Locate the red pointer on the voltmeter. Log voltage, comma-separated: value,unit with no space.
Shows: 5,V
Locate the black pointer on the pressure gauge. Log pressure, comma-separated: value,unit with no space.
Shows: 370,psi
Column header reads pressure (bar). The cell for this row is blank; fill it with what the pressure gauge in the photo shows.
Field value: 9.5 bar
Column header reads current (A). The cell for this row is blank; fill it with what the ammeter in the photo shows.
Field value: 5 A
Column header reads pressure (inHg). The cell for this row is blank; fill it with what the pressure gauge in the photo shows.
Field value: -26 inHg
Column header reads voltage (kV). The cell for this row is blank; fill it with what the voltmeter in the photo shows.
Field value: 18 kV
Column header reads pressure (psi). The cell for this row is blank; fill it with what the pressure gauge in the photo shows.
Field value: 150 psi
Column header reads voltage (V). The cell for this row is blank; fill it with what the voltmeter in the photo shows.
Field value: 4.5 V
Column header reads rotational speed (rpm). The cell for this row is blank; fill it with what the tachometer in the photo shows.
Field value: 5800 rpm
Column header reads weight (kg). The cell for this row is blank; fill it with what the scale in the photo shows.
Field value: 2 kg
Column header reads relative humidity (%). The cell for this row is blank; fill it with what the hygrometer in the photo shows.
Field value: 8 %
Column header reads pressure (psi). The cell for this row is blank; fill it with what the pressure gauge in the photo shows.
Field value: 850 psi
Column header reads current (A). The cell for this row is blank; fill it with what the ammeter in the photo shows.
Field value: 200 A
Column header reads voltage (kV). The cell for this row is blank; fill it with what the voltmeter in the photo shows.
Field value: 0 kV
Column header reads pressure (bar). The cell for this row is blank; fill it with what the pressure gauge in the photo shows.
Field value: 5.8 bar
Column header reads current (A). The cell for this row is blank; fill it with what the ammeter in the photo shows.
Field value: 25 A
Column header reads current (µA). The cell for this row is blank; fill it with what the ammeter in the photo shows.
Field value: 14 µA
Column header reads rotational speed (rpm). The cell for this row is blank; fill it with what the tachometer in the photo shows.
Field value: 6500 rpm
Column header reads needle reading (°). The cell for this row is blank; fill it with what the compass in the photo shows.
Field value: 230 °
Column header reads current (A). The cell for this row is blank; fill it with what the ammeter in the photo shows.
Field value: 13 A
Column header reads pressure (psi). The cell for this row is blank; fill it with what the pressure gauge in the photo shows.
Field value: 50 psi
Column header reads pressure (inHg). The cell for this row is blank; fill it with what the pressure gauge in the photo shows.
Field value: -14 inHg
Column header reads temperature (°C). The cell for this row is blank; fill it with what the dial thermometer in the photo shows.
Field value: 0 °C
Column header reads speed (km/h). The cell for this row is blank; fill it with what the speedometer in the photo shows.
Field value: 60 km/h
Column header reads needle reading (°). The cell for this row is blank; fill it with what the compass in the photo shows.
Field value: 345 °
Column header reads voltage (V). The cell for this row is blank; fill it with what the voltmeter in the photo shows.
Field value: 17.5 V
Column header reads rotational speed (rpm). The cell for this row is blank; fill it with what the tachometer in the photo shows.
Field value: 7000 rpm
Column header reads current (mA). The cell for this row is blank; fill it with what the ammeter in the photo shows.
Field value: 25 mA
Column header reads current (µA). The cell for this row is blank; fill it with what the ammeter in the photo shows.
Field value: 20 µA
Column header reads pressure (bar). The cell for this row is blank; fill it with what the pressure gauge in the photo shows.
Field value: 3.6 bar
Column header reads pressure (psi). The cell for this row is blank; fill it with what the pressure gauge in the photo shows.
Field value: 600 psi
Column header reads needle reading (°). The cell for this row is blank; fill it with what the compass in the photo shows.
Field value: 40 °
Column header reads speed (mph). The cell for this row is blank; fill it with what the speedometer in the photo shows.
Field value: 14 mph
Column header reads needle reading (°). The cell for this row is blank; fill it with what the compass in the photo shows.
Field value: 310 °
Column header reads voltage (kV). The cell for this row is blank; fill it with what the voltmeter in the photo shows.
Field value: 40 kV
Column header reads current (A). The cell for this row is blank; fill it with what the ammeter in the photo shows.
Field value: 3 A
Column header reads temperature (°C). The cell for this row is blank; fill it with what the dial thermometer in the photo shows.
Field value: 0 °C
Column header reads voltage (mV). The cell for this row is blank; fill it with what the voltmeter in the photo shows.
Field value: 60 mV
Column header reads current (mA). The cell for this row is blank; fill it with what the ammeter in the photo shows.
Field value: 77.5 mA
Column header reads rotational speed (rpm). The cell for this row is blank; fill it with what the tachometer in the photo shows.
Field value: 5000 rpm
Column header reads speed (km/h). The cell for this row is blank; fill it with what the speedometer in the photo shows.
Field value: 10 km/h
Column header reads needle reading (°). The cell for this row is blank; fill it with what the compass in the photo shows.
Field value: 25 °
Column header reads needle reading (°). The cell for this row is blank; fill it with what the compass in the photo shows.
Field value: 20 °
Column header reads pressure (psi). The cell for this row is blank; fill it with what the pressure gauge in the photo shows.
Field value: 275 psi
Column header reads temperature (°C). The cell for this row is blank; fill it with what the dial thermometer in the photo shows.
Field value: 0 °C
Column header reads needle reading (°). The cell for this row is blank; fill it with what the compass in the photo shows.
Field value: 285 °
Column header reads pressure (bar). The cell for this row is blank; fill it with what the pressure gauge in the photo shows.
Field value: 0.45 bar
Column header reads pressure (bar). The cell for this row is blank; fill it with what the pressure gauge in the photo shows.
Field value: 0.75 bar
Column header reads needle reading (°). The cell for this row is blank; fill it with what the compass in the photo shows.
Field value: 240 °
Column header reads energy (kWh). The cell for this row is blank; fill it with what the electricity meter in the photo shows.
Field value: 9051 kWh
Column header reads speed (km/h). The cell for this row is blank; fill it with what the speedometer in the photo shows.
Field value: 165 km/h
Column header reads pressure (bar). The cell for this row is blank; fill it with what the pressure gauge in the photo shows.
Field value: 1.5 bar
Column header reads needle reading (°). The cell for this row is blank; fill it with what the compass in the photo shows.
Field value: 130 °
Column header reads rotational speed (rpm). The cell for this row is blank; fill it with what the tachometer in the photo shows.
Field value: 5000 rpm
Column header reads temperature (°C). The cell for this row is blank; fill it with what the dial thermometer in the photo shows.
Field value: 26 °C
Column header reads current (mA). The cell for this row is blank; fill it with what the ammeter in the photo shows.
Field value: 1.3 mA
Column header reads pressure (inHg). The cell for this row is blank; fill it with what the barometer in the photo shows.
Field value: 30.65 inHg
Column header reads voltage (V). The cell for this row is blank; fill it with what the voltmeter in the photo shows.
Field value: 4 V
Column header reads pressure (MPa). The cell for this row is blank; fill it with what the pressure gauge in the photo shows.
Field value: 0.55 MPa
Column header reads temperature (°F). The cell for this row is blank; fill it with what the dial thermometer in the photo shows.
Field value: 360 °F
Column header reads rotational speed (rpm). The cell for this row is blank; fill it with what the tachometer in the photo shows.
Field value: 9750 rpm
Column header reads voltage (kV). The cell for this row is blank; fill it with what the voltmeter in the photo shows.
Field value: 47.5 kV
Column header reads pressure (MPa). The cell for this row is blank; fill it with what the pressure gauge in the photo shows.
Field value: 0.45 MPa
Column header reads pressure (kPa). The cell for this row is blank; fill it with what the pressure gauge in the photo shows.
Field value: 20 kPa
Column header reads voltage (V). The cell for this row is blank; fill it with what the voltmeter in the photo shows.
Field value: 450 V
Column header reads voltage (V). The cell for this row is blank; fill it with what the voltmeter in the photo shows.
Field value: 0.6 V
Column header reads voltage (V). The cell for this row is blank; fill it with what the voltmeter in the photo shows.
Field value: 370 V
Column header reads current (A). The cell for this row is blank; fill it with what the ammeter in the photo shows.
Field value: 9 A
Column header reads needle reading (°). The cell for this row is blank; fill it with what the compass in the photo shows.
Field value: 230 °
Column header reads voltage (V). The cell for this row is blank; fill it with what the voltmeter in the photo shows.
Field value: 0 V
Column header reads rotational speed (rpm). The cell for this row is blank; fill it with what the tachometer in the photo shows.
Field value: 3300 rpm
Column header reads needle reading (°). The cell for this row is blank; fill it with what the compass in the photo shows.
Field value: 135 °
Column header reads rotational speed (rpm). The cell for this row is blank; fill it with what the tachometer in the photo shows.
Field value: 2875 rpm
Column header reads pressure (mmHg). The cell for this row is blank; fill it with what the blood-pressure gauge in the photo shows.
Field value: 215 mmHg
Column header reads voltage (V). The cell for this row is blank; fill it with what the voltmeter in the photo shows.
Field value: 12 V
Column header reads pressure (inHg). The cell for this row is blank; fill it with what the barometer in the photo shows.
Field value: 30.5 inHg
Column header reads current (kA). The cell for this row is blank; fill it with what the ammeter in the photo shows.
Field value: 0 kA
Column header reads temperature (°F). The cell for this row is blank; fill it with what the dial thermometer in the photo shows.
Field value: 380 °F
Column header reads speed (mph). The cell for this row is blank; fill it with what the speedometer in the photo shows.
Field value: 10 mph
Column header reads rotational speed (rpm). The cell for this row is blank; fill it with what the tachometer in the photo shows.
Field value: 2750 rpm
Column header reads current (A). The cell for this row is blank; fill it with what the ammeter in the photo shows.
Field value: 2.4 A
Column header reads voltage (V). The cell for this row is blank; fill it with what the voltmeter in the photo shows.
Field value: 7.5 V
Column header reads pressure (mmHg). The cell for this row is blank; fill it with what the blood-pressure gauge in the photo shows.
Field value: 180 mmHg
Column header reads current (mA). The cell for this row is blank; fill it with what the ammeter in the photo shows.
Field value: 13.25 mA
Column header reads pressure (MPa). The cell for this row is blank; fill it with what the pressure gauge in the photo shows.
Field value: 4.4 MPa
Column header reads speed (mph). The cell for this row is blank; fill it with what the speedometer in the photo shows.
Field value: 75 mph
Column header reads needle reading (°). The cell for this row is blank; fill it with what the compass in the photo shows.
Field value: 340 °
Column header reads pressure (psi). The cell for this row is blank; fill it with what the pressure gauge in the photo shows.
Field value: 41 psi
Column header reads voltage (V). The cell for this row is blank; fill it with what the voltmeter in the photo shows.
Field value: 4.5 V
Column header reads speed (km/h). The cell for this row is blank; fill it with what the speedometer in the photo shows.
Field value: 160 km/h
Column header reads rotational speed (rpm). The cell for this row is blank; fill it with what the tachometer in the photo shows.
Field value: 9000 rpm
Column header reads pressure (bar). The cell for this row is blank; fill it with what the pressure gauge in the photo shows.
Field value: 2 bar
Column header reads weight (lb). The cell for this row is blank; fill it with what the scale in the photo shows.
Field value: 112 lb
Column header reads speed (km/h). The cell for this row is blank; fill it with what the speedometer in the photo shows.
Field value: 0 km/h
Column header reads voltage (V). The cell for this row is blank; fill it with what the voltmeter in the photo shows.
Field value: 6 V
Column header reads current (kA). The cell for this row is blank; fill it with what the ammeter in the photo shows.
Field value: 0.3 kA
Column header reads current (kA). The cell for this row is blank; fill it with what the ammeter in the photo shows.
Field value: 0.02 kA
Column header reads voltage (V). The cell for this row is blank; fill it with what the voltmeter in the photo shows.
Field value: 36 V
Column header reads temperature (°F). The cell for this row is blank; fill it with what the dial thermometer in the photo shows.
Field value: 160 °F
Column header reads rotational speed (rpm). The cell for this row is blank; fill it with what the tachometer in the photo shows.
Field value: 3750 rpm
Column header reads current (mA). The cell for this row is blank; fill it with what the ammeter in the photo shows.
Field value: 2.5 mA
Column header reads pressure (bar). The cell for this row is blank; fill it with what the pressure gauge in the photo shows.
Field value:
⁂
> **DIRECTIVE**: Reproduce verbatim the entries from the start of the records through the line containing "Shows: 370,psi".

> **SOLVED EXERCISE**:
Locate the red pointer on the voltmeter. Log voltage, comma-separated: value,unit with no space.
Shows: 5,V
Locate the black pointer on the pressure gauge. Log pressure, comma-separated: value,unit with no space.
Shows: 370,psi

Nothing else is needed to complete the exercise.